Canada’s Governor General David Johnston eyes Miami links

Written by on June 21, 2016
Canada’s Governor General David Johnston eyes Miami links

Canada’s Governor General David Johnston focused on trade and tourism relationships between the US and Canada at a recent breakfast address hosted by the Beacon Council in partnership with eMerge Americas and the Greater Miami Chamber of Commerce.

The goal of the official visit’s stop in Florida, Mr. Johnston told Miami Today, was to strengthen the already strong relationship between Canada and the US, particularly South Florida, adding that he had a desire to understand the “remarkable spirit of innovation that exists in Miami.”

The trip marked the first time that a Canadian governor general had visited Florida.

“We Canadians tend to think of South Florida as a wonderful place of sun and beaches, and 800,000 Canadians come each year to enjoy it, but Miami is so much more than that,” he said. “This is a crossroads, not only between North America and South America, but a crossroads for the world.”

Canada is Florida’s No. 1 customer and partner, Mr. Johnston said.

More than 600,000 jobs in Florida are dependent on trade and investment with Canada. Yearly trade between the state and Canada is worth $8.1 billion, with more than 200 Canadian companies in the state. Canada is Florida’s most significant economic partner in trade, agriculture, investment, tourism and real estate. Canada buys nearly a quarter of all of Florida’s agricultural exports. Canada sees its expertise in public-private partnerships as an opportunity to work together to benefit Florida companies and Floridians as they meet the state’s infrastructure needs.

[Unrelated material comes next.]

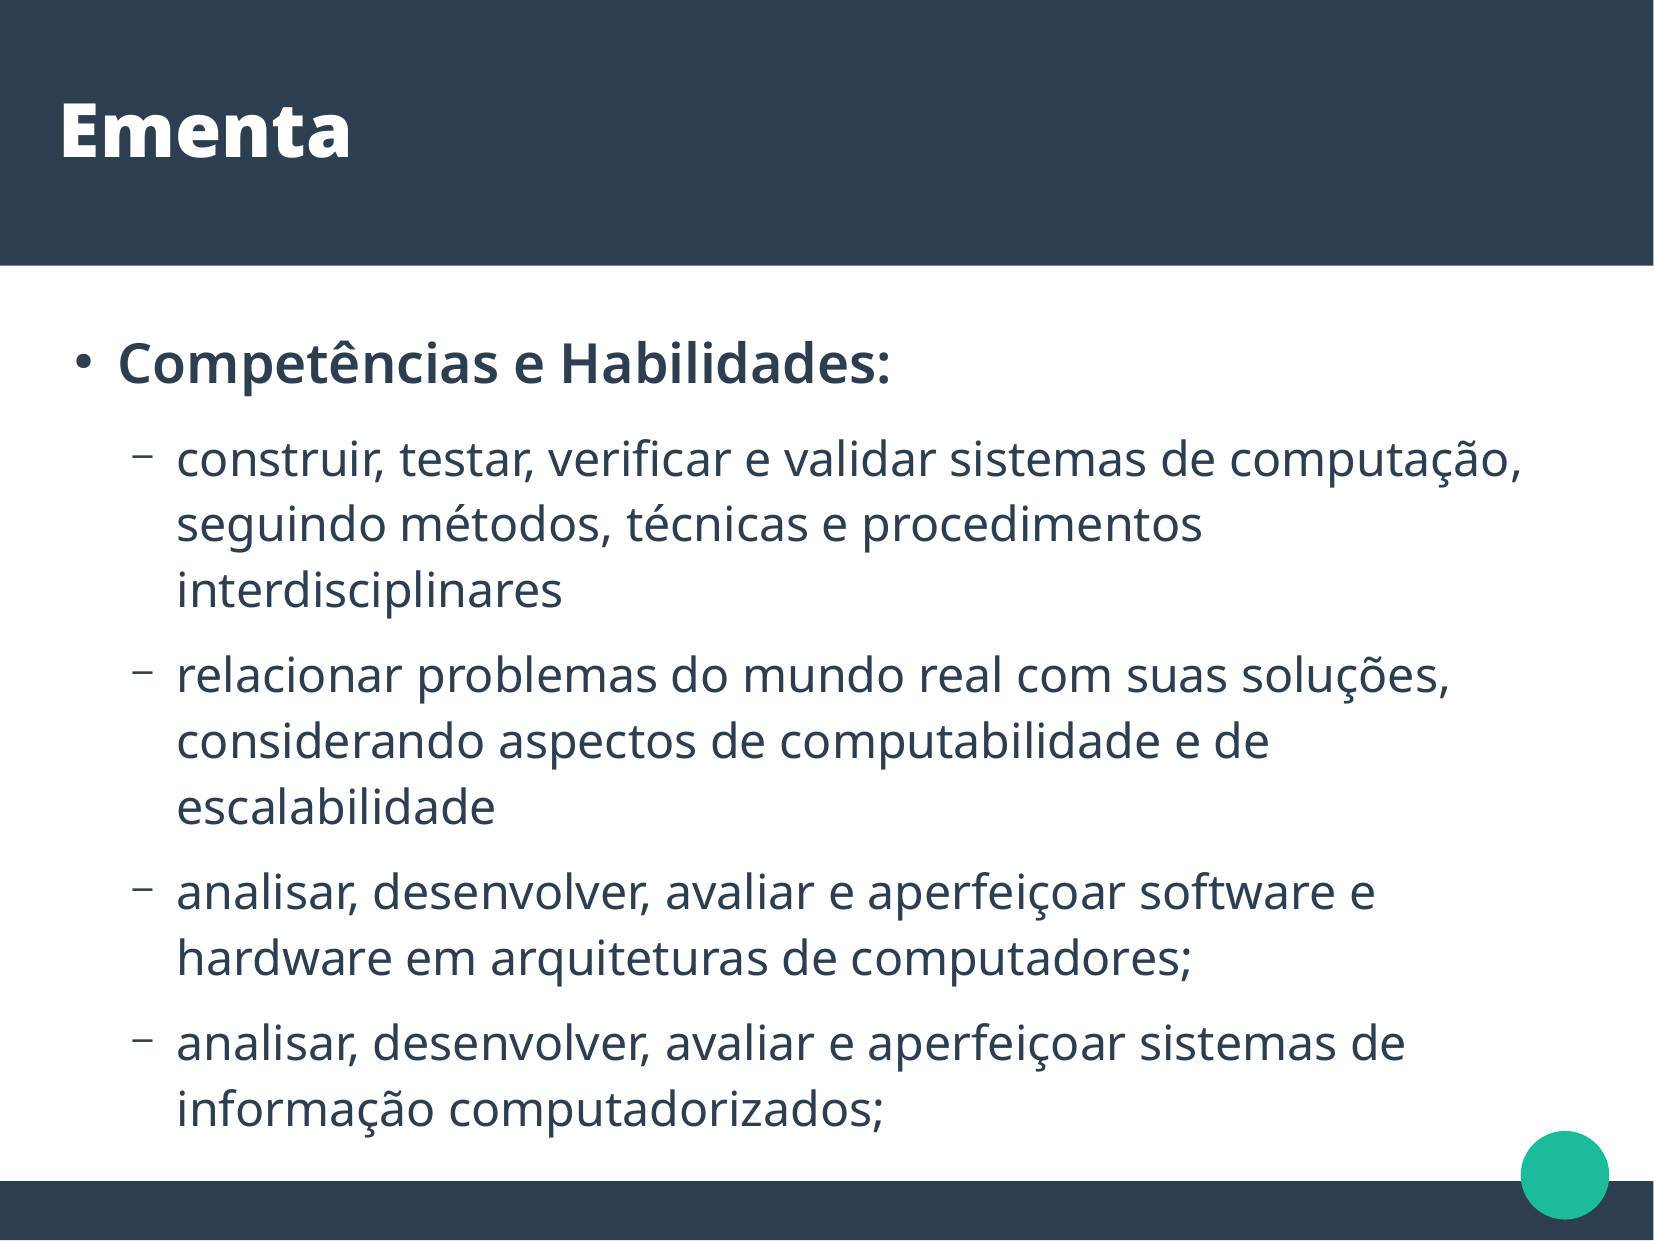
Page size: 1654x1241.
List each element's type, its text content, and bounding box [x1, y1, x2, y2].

list Competências e Habilidades: construir, testar, verificar e validar sistemas de computação, seguindo métodos, técnicas e procedimentos interdisciplinares relacionar problemas do mundo real com suas soluções, considerando aspectos de computabilidade e de escalabilidade analisar, desenvolver, avaliar e aperfeiçoar software e hardware em arquiteturas de computadores; analisar, desenvolver, avaliar e aperfeiçoar sistemas de informação computadorizados; [59, 324, 1595, 1152]
title Ementa [59, 49, 1595, 207]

Already, 315 Canadian-owned companies operate in Florida – and that number is growing each year, Mr. Johnston said.

The “ease of doing business from [Miami]” is one of the most attractive reasons for Canadian businesses to look into expanding into Miami, he said.

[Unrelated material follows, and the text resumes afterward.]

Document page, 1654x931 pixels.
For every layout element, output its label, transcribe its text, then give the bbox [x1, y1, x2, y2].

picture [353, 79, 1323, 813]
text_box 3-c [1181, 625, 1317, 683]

“It’s the cosmopolitan, diverse community you have here,” Mr. Johnston said. “It’s the fact that you’ve centered here customer opportunities and business opportunities from the Americas, but also from the world. That especially draws Canadian investors to this part of the United States.”

“Another reason Miami would be particularly attractive for Canadian investors is, we believe we’re blessed with the North American Free Trade Agreement. But we also have signed a free trade agreement, which is quite extensive – not only goods and services but regulatory issues – with the 28 countries in the European Union, yet to be ratified. That too will be an attraction for European countries, business, etc., to see a Canada-US partnership as a very important entry for them into those markets, and for business that want to sell into those markets.”

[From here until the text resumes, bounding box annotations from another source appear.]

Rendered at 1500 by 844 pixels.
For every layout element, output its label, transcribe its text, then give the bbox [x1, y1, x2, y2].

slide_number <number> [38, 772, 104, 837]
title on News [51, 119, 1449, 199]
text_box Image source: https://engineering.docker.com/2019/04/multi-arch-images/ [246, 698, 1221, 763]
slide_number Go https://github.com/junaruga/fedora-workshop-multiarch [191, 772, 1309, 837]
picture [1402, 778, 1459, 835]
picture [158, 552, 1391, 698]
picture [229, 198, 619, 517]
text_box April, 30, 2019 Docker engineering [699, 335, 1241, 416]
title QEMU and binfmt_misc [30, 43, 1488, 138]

The Consulate General of Canada in Miami is one of the largest Canadian consulates in the US.

Additionally, one of the largest sections within the consulate is trade and investment promotions.

It not only receives trade missions from Canada but also facilitates missions from Florida to Canada.

Once back in Canada after business trips – the only kinds of trips he takes, as he only travels at the request of the government – first on the agenda was to write a letter to the Prime Minister, Mr. Johnston said.

“That letter is usually sent to a few people in our Ministry of Global Affairs, which includes our Ministry of International Trade,” he said. “We begin with a particular objective for the trip… and then at the end of it we attempt to determine whether we’ve met these objectives and, most importantly of all, what follow-up steps are appropriate.”

“We’re both trading nations,” Mr. Johnston said. “But as we look over past years, Canada and the US had a common cause… in trying to reduce trade barriers, not simply tariffs but regulatory activities, and fences and hurdles within particular countries. I think in the years ahead, together we’ll be working very hard to try to remove barriers and to recognize that you want each nation to do what it does best and to be able to function in a global marketplace.”